● **BRIEF**
What you return must be the lines of the data that hold the word "documentos".

══ INPUT DATA

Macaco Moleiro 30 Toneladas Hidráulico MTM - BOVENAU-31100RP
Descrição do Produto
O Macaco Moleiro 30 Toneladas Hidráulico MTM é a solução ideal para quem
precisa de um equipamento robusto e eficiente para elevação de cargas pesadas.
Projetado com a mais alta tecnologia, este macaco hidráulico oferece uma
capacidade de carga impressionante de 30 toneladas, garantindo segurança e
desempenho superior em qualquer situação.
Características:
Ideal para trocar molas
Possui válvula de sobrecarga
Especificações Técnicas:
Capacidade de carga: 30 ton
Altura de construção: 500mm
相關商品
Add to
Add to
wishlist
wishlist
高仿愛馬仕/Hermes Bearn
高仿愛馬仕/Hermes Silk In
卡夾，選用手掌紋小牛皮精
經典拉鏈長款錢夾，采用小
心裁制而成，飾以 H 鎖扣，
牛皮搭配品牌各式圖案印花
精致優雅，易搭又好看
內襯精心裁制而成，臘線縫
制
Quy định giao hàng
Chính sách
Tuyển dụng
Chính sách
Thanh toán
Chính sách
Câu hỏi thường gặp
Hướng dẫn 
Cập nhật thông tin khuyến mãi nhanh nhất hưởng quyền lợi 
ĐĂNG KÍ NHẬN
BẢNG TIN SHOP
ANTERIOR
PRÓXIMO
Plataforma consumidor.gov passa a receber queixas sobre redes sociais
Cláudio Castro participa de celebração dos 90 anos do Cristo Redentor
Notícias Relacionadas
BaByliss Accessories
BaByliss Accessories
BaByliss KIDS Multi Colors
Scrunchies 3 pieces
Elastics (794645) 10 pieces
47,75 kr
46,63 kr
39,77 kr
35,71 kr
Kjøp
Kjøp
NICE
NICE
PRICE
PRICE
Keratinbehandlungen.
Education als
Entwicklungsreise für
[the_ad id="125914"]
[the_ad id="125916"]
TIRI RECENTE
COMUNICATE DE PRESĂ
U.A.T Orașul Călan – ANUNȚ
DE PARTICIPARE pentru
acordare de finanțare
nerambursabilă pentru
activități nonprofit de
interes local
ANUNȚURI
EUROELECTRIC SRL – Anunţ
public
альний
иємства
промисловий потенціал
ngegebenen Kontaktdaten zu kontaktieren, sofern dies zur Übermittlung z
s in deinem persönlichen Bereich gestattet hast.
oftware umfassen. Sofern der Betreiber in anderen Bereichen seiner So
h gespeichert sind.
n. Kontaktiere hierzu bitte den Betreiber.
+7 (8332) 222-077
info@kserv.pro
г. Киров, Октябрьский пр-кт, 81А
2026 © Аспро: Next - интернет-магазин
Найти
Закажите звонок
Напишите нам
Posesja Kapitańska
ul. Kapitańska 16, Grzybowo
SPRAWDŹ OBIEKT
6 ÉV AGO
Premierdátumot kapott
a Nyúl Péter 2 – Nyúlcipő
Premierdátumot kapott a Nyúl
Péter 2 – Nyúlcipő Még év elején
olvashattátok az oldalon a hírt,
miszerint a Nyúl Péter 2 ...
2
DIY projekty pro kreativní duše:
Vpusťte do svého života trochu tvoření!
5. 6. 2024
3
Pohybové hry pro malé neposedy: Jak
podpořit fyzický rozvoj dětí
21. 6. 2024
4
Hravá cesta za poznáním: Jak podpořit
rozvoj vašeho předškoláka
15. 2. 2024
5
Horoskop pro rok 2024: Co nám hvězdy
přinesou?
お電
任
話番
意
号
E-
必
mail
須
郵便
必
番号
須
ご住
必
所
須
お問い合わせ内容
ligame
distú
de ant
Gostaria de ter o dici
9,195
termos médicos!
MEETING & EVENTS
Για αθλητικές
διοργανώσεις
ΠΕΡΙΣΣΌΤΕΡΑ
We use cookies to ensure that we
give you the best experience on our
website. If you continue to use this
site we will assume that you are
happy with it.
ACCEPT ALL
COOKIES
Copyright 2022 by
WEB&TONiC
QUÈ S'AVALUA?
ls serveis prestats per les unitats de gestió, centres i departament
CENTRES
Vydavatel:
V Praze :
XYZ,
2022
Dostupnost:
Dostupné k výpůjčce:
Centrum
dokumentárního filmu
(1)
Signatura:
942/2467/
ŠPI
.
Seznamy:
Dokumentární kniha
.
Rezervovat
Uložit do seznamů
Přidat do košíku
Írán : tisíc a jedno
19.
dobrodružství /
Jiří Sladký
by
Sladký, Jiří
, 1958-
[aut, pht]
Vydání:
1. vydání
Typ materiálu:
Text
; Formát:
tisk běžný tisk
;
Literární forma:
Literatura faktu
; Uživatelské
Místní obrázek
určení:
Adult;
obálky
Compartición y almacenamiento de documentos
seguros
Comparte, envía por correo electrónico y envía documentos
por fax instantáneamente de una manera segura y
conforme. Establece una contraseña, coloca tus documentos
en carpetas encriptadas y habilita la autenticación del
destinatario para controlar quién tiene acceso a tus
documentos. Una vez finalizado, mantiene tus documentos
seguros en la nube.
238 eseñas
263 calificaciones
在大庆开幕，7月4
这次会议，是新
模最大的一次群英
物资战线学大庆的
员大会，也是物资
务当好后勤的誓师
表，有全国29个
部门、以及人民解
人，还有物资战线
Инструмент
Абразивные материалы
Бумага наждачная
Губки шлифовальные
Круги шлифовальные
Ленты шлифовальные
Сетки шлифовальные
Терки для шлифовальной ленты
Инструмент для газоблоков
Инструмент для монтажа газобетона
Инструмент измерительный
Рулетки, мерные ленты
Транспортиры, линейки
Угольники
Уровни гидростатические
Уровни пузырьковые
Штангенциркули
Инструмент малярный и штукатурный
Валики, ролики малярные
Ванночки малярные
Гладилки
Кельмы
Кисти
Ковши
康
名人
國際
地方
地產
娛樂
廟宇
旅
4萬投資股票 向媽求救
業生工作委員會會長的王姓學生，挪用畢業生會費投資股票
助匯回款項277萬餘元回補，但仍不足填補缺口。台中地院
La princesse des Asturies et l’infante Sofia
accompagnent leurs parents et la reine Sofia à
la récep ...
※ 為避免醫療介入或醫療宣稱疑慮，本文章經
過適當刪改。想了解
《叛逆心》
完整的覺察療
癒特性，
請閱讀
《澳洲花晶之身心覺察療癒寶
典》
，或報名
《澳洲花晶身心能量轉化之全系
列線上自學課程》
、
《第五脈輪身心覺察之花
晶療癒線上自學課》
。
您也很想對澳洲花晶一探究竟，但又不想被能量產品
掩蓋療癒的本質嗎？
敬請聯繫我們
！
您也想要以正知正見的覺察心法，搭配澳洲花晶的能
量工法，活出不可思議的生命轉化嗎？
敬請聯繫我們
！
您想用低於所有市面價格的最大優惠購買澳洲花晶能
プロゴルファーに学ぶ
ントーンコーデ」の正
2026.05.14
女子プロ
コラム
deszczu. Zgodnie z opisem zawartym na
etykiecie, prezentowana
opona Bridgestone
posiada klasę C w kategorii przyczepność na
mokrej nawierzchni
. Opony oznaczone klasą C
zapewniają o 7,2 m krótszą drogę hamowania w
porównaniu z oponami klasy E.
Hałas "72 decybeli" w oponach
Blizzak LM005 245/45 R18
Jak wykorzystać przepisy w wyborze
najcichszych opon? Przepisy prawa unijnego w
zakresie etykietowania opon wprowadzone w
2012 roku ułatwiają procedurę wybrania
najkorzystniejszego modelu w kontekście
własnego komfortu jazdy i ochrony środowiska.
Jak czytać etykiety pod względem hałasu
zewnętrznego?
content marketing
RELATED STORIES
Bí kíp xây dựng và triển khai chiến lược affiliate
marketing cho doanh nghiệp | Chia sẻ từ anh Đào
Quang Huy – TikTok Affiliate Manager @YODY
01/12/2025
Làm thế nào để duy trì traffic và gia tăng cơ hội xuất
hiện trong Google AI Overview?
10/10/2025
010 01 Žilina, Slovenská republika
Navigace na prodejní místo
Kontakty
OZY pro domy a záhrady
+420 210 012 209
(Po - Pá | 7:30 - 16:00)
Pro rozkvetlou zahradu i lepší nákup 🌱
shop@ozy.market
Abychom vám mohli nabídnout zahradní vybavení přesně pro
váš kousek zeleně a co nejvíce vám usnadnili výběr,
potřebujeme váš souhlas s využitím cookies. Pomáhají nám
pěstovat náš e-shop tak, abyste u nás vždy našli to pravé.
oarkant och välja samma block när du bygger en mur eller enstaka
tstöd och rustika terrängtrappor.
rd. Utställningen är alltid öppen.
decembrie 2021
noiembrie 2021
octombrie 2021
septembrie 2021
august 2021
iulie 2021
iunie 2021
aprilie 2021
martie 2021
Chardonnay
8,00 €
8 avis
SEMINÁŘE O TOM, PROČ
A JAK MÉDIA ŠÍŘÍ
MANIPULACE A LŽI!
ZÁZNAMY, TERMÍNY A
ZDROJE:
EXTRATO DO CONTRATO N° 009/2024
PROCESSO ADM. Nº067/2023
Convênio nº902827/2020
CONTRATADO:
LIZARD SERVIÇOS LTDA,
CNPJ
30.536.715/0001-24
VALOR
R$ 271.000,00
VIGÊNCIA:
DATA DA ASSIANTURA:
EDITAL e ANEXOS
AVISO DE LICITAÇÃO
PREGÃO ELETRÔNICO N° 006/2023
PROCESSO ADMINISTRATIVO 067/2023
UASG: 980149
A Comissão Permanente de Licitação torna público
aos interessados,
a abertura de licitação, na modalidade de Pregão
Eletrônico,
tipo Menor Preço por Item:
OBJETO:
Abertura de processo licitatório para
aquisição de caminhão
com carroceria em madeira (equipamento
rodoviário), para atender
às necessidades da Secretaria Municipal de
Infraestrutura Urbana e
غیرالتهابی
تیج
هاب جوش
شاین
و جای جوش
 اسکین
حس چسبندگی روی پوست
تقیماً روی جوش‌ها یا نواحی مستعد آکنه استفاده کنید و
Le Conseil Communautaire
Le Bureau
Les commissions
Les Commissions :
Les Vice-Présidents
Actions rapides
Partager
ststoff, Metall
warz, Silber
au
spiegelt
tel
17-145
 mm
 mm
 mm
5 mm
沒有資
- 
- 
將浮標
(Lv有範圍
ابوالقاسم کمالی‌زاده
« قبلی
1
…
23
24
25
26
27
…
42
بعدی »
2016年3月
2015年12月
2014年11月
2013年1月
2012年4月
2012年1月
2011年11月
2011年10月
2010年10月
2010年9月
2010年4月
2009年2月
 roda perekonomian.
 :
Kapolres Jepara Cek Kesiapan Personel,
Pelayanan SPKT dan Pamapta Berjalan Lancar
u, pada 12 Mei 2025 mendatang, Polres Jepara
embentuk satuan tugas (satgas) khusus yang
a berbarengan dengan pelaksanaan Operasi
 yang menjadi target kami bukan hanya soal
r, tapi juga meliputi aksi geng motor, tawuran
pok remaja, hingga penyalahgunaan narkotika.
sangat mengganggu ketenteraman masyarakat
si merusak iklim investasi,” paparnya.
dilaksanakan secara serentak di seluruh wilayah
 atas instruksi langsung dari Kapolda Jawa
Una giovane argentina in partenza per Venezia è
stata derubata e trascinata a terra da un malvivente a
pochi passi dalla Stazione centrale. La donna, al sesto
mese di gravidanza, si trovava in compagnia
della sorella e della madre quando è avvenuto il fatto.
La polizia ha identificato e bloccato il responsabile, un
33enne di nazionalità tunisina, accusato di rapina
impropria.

════

● **REPLY TO THE EXERCISE**
Compartición y almacenamiento de documentos
Comparte, envía por correo electrónico y envía documentos
conforme. Establece una contraseña, coloca tus documentos
documentos. Una vez finalizado, mantiene tus documentos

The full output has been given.